Sramana Mitra: In the very beginning, when you were going door to door asking people to sign up, what were you charging?
John Baker: In the early days, I built a model that was based on cost per student. The faculty members that I reached out to didn’t have the budget for this. I said, “Don’t pay me. I will charge the students just like they would pay for a textbook in the bookstore.”
That was a wild success. This was in early 1999, which was long before any of my competitors adopted a usage-based model. They were thinking about websites; I was thinking about how to build an education system. It was very different.
That usage model is what enabled us to bootstrap the company. As you can imagine, having a recurring revenue stream was a great way to build a business.
Sramana Mitra: One of the principles of doing a bootstrapped company is you can’t give everything for free. There’s got to be a business model. Otherwise, it’s very difficult to build a business.
John Baker: Exactly. I was very fortunate to have a lot of folks agree to that model.
Sramana Mitra: What were the average deal sizes? You were knocking on doors. That’s really hard to scale unless you make enough money off each sale.
John Baker: I did make enough money. The first year, I went back to the university. I actually paid out two people that I had hired to help with the building of these online programs and offerings. I had to work at the same time as I was finishing my final year of university.

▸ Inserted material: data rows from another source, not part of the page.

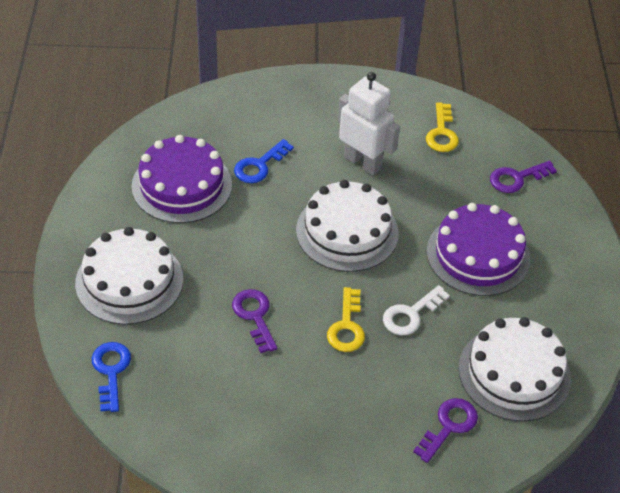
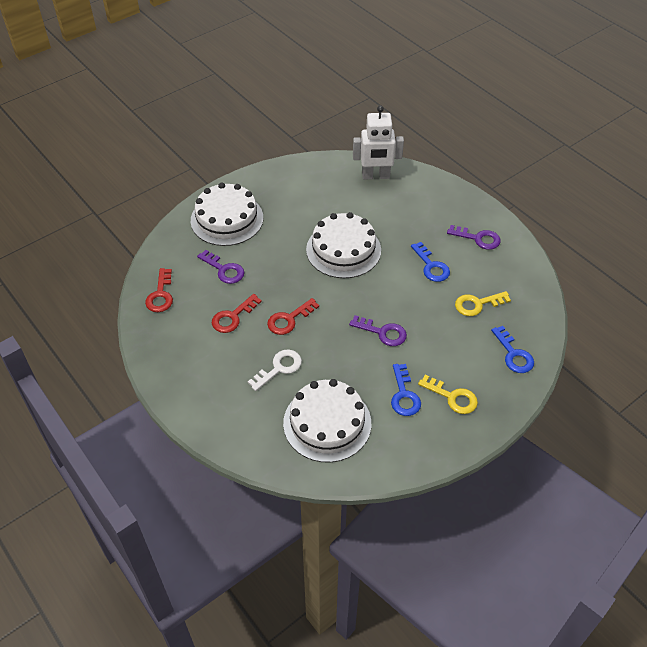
blue key: [92,342,131,412] [234,139,294,183] = 2 -> [391,364,421,416] [411,242,450,282] [491,326,534,373] = 3
purple cake: [132,135,232,223] [427,203,531,296] = 2 -> none = 0
red key: none = 0 -> [145,268,173,312] [212,294,262,333] [267,298,319,335] = 3

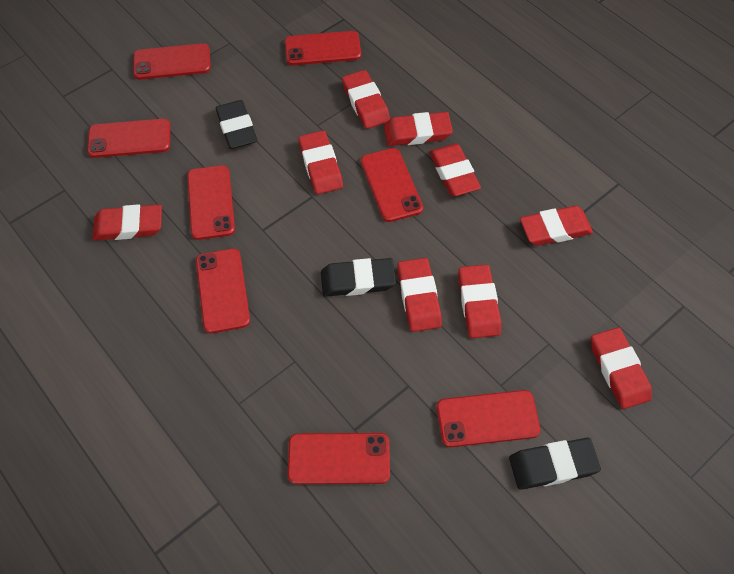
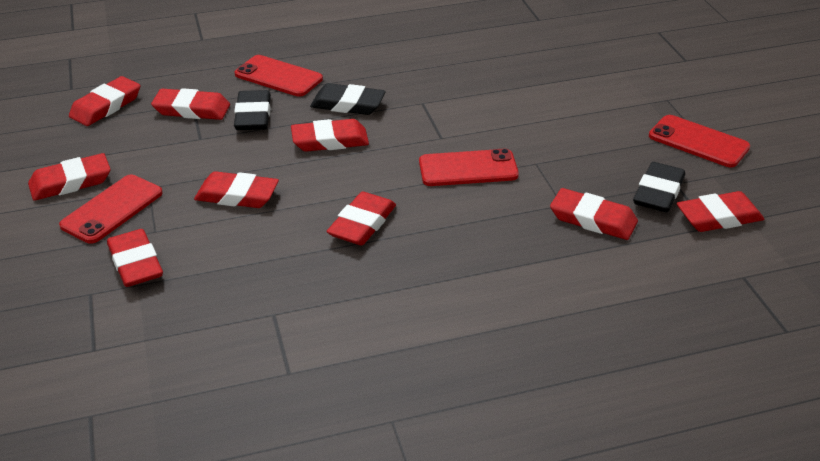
red phone: [87,119,170,158] [133,43,211,80] [187,165,235,240] [196,248,250,333] [285,31,361,65] [288,433,390,485] [361,148,423,222] [437,390,541,447] = 8 -> [59,175,163,244] [234,55,323,97] [419,149,519,186] [649,115,750,167] = 4

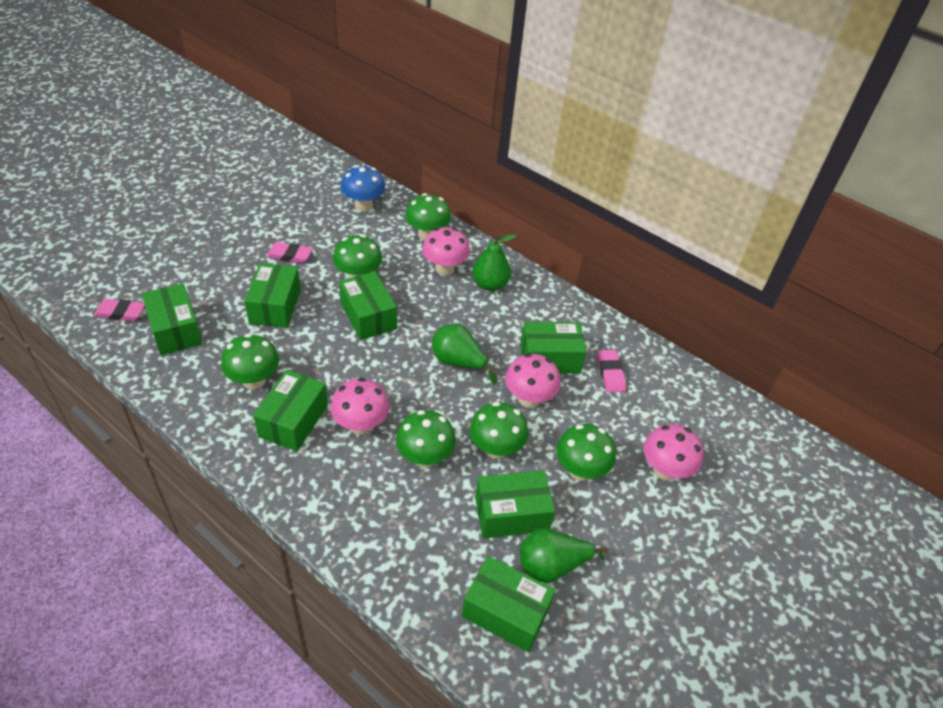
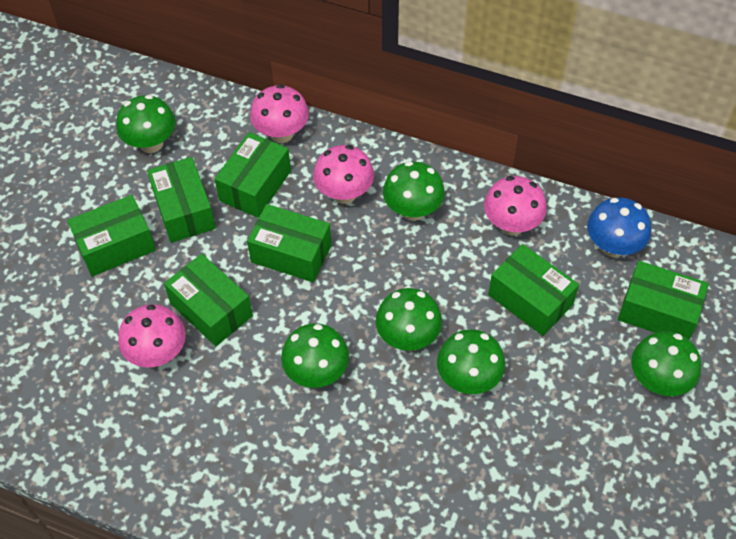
green pear: [432,324,497,384] [472,234,517,291] [520,528,608,583] = 3 -> none = 0
pink eraser: [94,299,145,321] [266,242,313,263] [598,350,626,392] = 3 -> none = 0

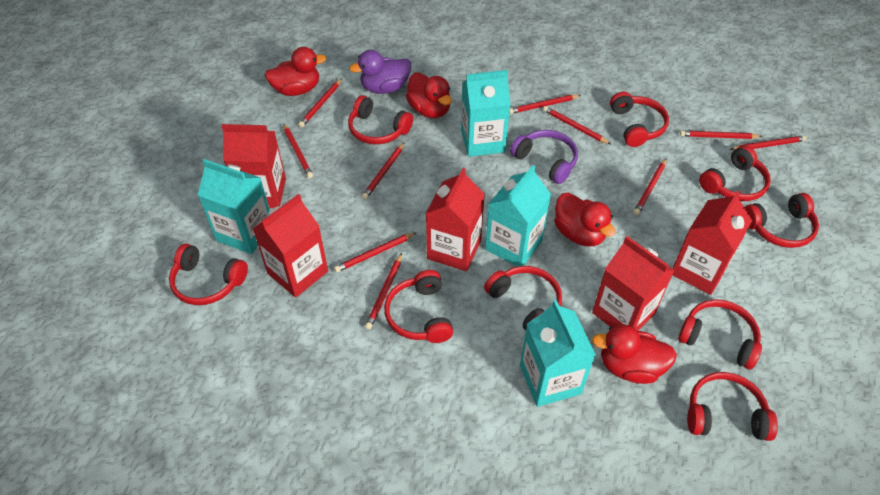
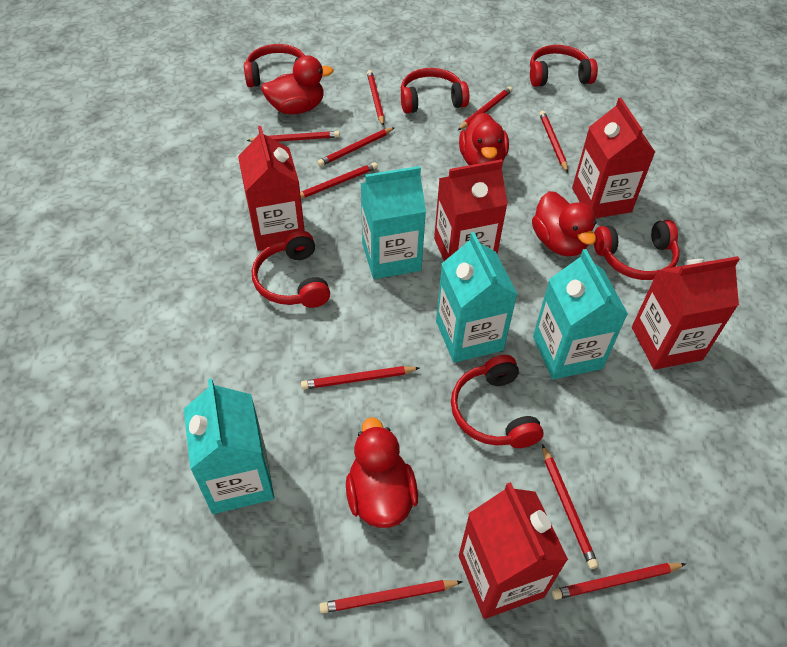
purple duck: [349,50,411,94] = 1 -> none = 0
purple headphones: [510,130,578,184] = 1 -> none = 0
red headphones: [169,244,248,305] [348,95,413,145] [384,270,453,343] [484,266,562,330] [610,92,669,147] [678,300,762,370] [687,372,778,441] [699,145,771,201] [744,193,819,248] = 9 -> [244,44,305,87] [252,230,330,308] [401,68,469,113] [451,355,544,448] [530,45,598,87] [594,220,680,280] = 6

It started off as an experiment that turned into an actual company. The scale of it just kept on multiplying to the point where it was very clear I can do this full time. Everyone thought I was crazy doing what I was doing.
Sramana Mitra: Entrepreneurship had not yet become as ubiquitous and glamorous as it is now. Where was the traction? Was it in K12?
John Baker: Some. The bulk of the revenue was coming from the university sector. We launched three courses at the University of Waterloo.
Sramana Mitra: How long did it take you to get to a million dollar ARR?
John Baker: It was probably three years from the very start. We built pretty quickly.
Sramana Mitra: That’s very good actually. For a bootstrapped startup, one million dollars in three years is perfectly fine. What was the team size?
John Baker: We were probably 15 to 20 people.
Sramana Mitra: You had a burn rate that was not insignificant.
John Baker: I was also very fortunate that most of those people were either new grads that were working on subsidized salaries, or they were co-op students. There were folks that actually volunteered.
Sramana Mitra: We are in what year now?
John Baker: End of 2002.
Sramana Mitra: What happens next?
John Baker: We kept growing like gangbusters. In our case, we were selling to universities and companies. We started to go from running individual schools or individual companies to running a whole state. We just kept on growing year over year.